If you like to change things around and you have a team, they will be confused if you don’t inform them beforehand. Customers may also become confused. When you change something, be sure to communicate it and update the system.

A consistent service experience. When you have a system, the customer knows exactly what to expect. McDonald’s is the “poster child” for systems because customers can get the same hamburger in Tokyo as they can in Paducah, Kentucky. It may not be the best hamburger, but it’s the same hamburger. It’s consistent because they have a system.

Takes less of the owner’s time. The idea behind building systems is so you have more time. If you are “reinventing the wheel” every day because there is no system in place for your team to follow, you end up doing everything yourself. Ultimately, you want to streamline your business so you can have more time to pursue your life goals.

As I write this section, I have been traveling for almost three weeks. It’s July 4th, and my wife and I are at our little beach condo in Florida. My staff knows what to do. They don’t need me. We were in Australia for almost two weeks, and I didn’t have a phone with me. My wife asked me about ten days into the trip, “Have you talked to your office?” I said, “Uh, no.” “Don’t you need to check in with them?” she pressed. “Uh, no…they know what to do. Remember I have a turnkey business.” “Oh that’s right,” she said.

One of my coaching clients built his business from almost nothing to over $2 million per year—and he takes fourteen vacation weeks each year and travels all around the world. It can be done. Now please understand that you don’t want to be irresponsible. You still have a responsibility as the owner of that company. You must make sure that your managers are leading properly and that things are being implemented properly.

I liken it to investment property that is managed by someone else. You own the property (and therefore have responsibility), but you don’t have to do the day-to-day management.

Another caution is not to exit too soon. I have another client who did not have the right team; and although his business was profitable and he was able to travel a great deal, he began to travel continuously and things began to fall into disrepair.

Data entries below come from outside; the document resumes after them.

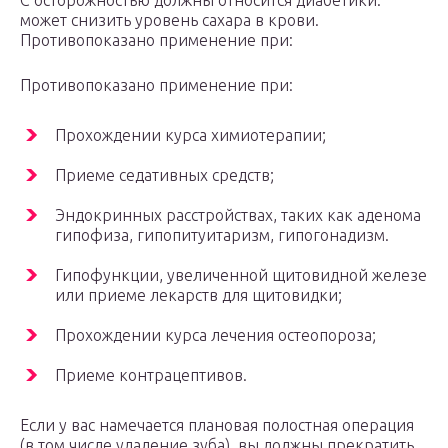
С осторожностью должны относится диабетики:
может снизить уровень сахара в крови.
Противопоказано применение при:
Противопоказано применение при:
Прохождении курса химиотерапии;
Приеме седативных средств;
Эндокринных расстройствах, таких как аденома
гипофиза, гипопитуитаризм, гипогонадизм.
Гипофункции, увеличенной щитовидной железе
или приеме лекарств для щитовидки;
Прохождении курса лечения остеопороза;
Приеме контрацептивов.
Если у вас намечается плановая полостная операция
(в том числе удаление зуба), вы должны прекратить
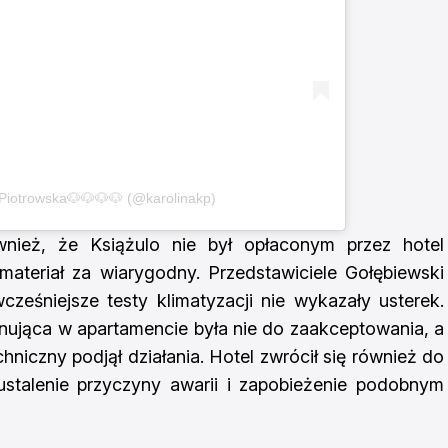
 Piotrowska🐶🐶🐶🐶 (@karolinakp)
wnież, że Książulo nie był opłaconym przez hotel
materiał za wiarygodny. Przedstawiciele Gołębiewski
cześniejsze testy klimatyzacji nie wykazały usterek.
anująca w apartamencie była nie do zaakceptowania, a
hniczny podjął działania. Hotel zwrócił się również do
ustalenie przyczyny awarii i zapobieżenie podobnym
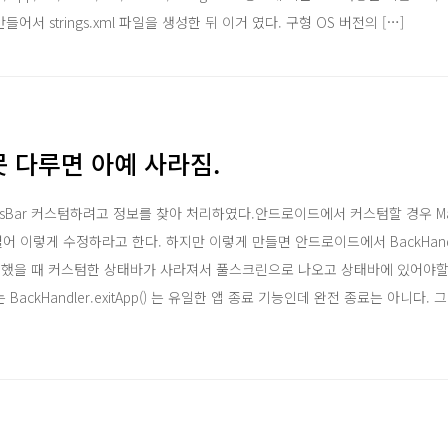
만들어서 strings.xml 파일을 생성한 뒤 이거 였다. 구형 OS 버전의 […]
잘못 다루면 아예 사라짐.
sBar 커스텀하려고 정보를 찾아 처리하였다.안드로이드에서 커스텀할 경우 MainAc
xml을 열어 이렇게 수정하라고 한다. 하지만 이렇게 만들면 안드로이드에서 BackHandle
 했을 때 커스텀한 상태바가 사라져서 풀스크린으로 나오고 상태바에 있어야할
ackHandler.exitApp() 는 유일한 앱 종료 기능인데 완전 종료는 아니다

A saleable business. Finally, would you like to sell your business for a lot of money one of these days? What if one day you could sell your business and retire on the proceeds. How would that be? I have found that there are two responses to this question. The first one is, “No! I love what I do!” And the fact is that many times the work we do in our business is a ministry—it’s our expression—or perhaps we love the technical work we do (or some other part of the work “in” the business).

If that is your response, you still need systems in your business! Here’s why. What if you had to sell your business? A friend of mine has a hereditary kidney condition that will one day take his life. It took his brother’s life. As far as he knows, it is inevitable.

The problem is that his current business depends on him! He is a genius at what he does, but it isn’t a turnkey system. So, he has been feverishly building another company that will help him reach his most important life goal: to leave his family with the finances they need to live comfortably.

You may not want to sell your business right now. But sooner or later, you will “leave the building,” as we all do! Whoever takes over that business will need a system. And if you have to sell it for some reason, you can.